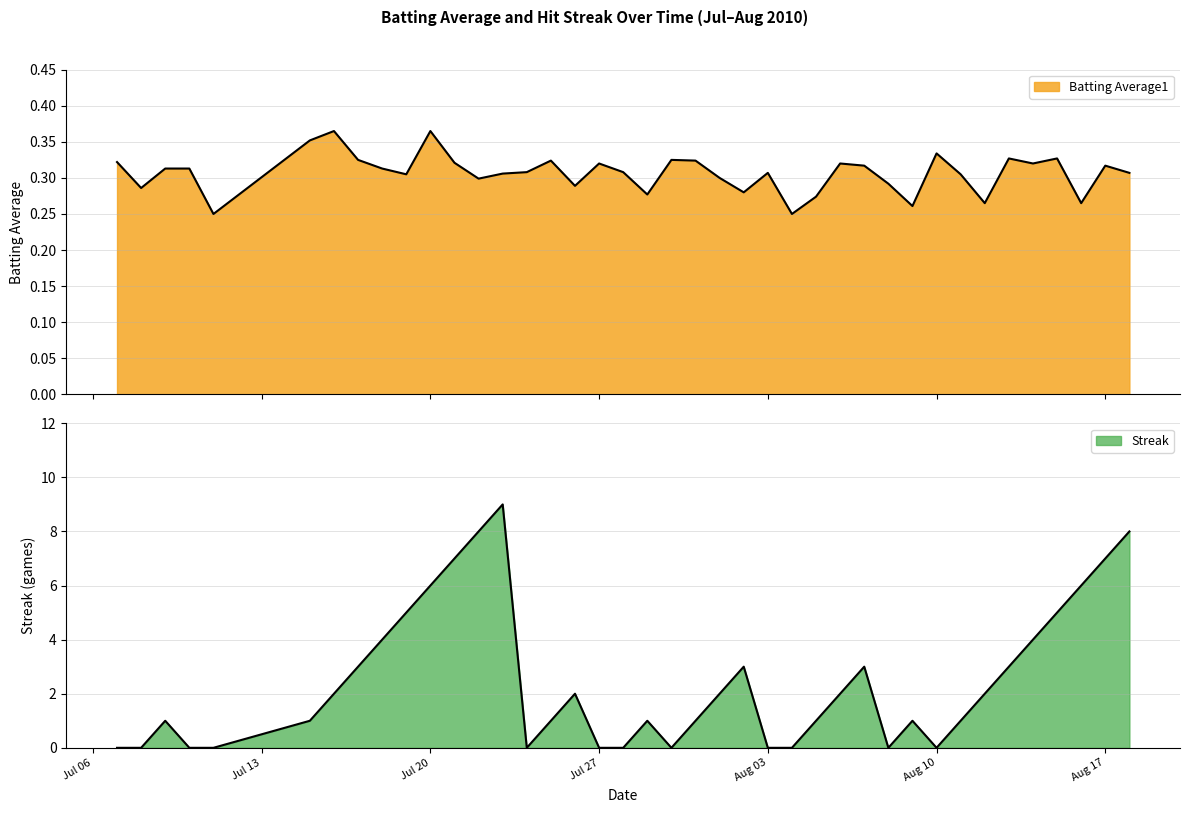

At which category does Batting Average1 reach its first local valley?

2010-07-08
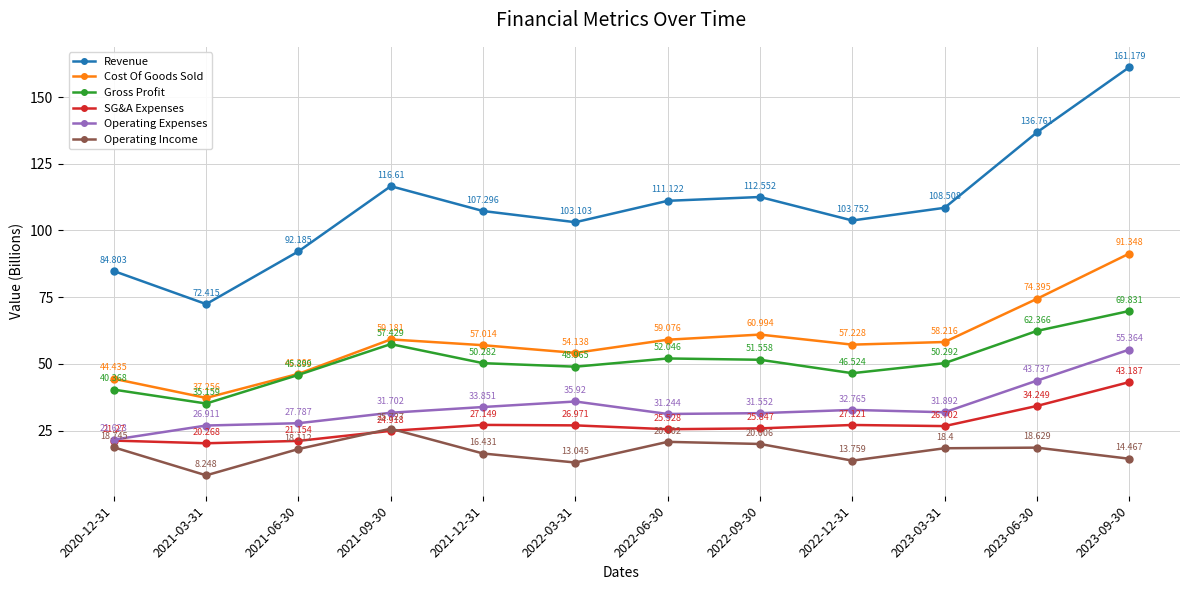

Rank the series at 2022-09-30 from highest to lowest value.

Revenue, Cost Of Goods Sold, Gross Profit, Operating Expenses, SG&A Expenses, Operating Income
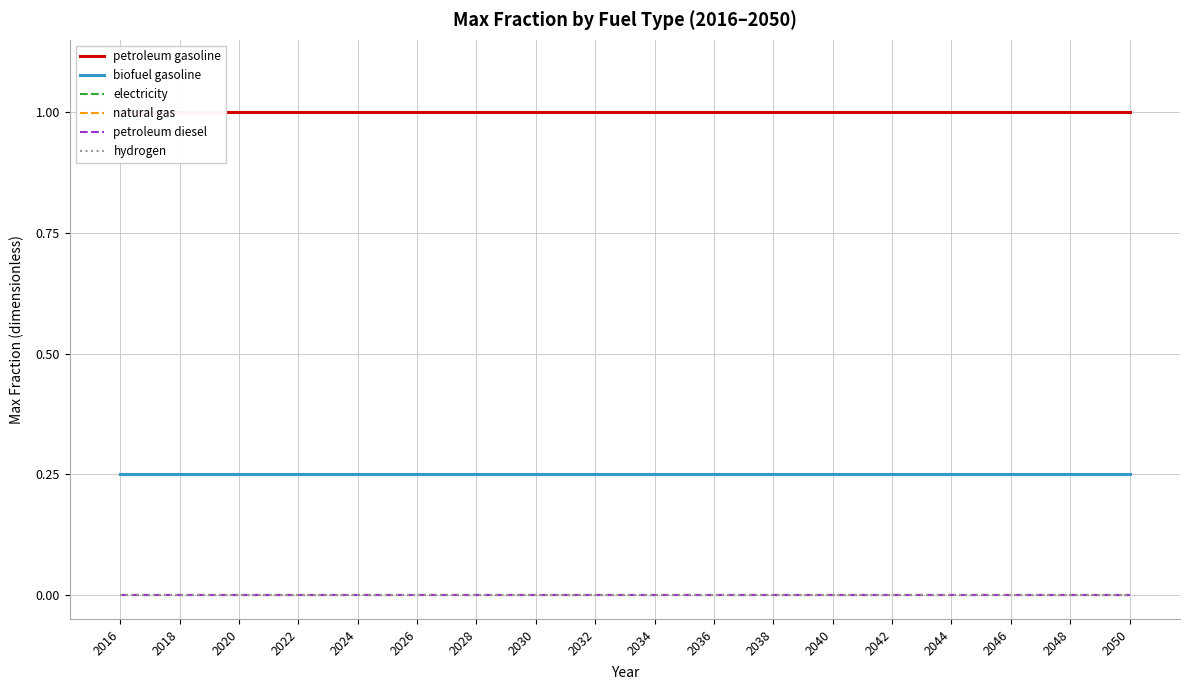

True or false: natural gas and petroleum diesel intersect in this chart.

False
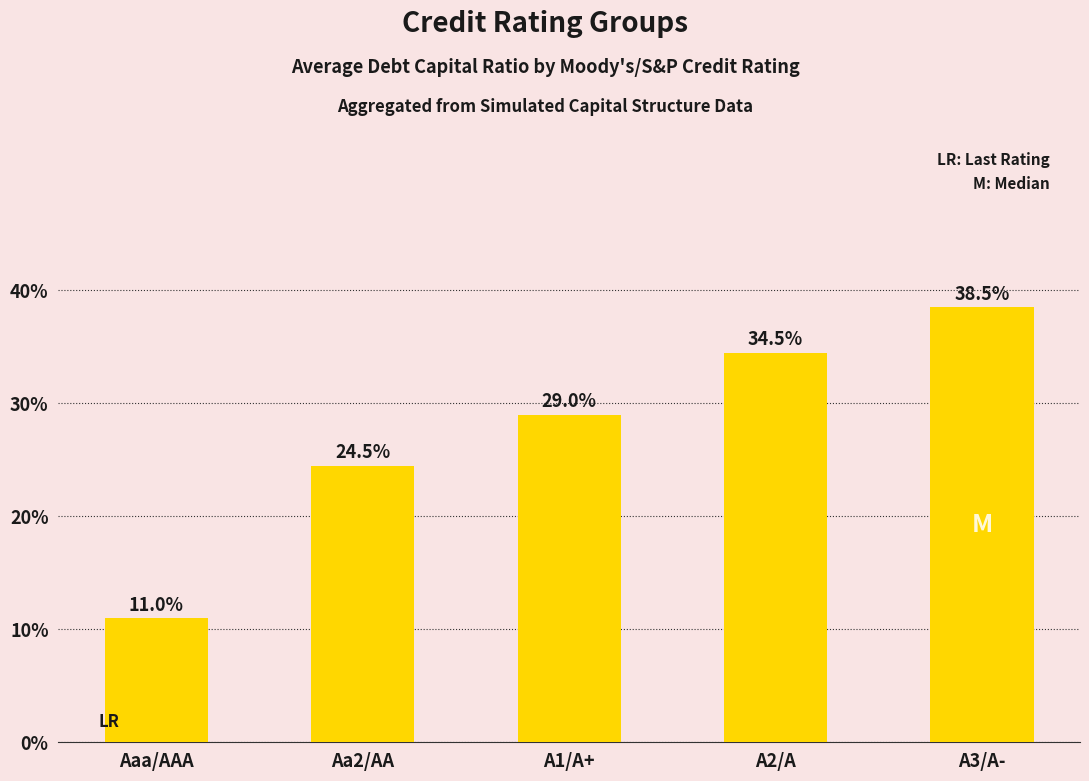

Reading left to right, what are all the values shown in this chart?

0.1	0.2	0.3	0.3	0.4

====================

**Activity:** Turn the listing above into a numbered list with one line per item. Skip the blank lines and the picture lines.

**Output:**
1. At which category does Batting Average1 reach its first local valley?
2. 2010-07-08
3. Rank the series at 2022-09-30 from highest to lowest value.
4. Revenue, Cost Of Goods Sold, Gross Profit, Operating Expenses, SG&A Expenses, Operating Income
5. True or false: natural gas and petroleum diesel intersect in this chart.
6. False
7. Reading left to right, what are all the values shown in this chart?
8. 0.1	0.2	0.3	0.3	0.4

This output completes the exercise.